=== Section Start ===

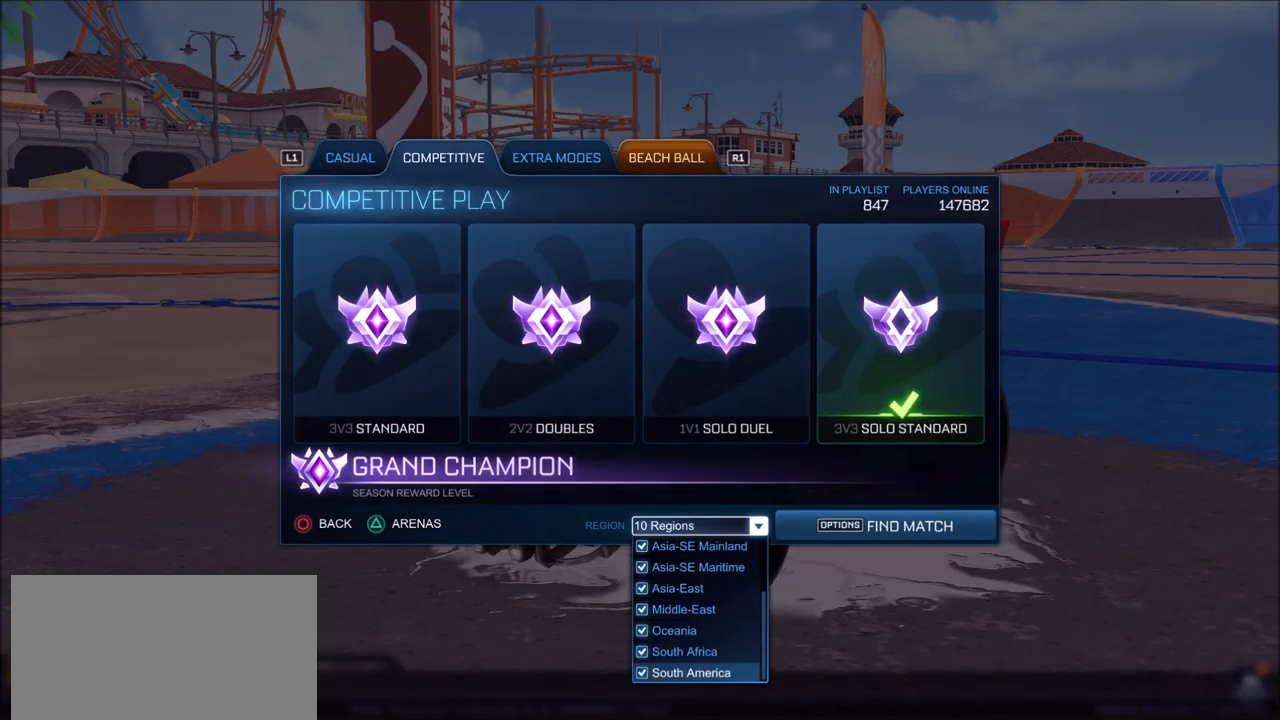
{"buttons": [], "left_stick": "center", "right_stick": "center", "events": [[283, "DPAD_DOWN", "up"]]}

=== Section End ===
=== Section Start ===

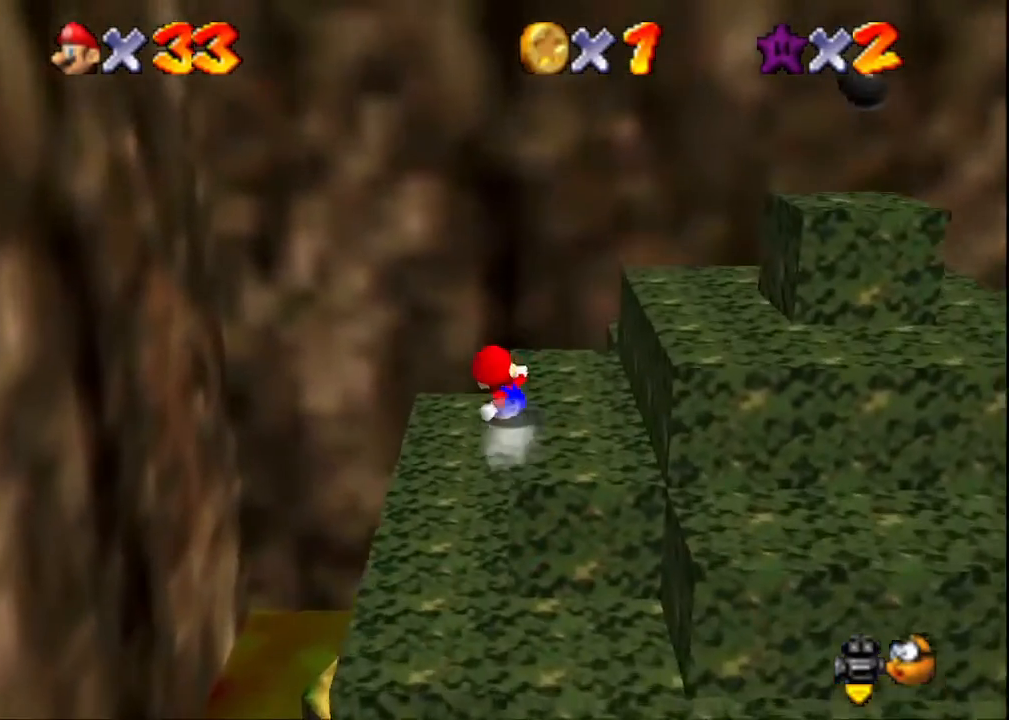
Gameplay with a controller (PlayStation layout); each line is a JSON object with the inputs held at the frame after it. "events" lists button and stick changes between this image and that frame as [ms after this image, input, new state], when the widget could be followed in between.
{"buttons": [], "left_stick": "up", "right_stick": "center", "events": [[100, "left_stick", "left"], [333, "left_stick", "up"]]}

=== Section End ===

Exercise objective - Find the lines above holding the word "center" and show them.

Response to this task -
{"buttons": [], "left_stick": "center", "right_stick": "center", "events": [[283, "DPAD_DOWN", "up"]]}
{"buttons": [], "left_stick": "up", "right_stick": "center", "events": [[100, "left_stick", "left"], [333, "left_stick", "up"]]}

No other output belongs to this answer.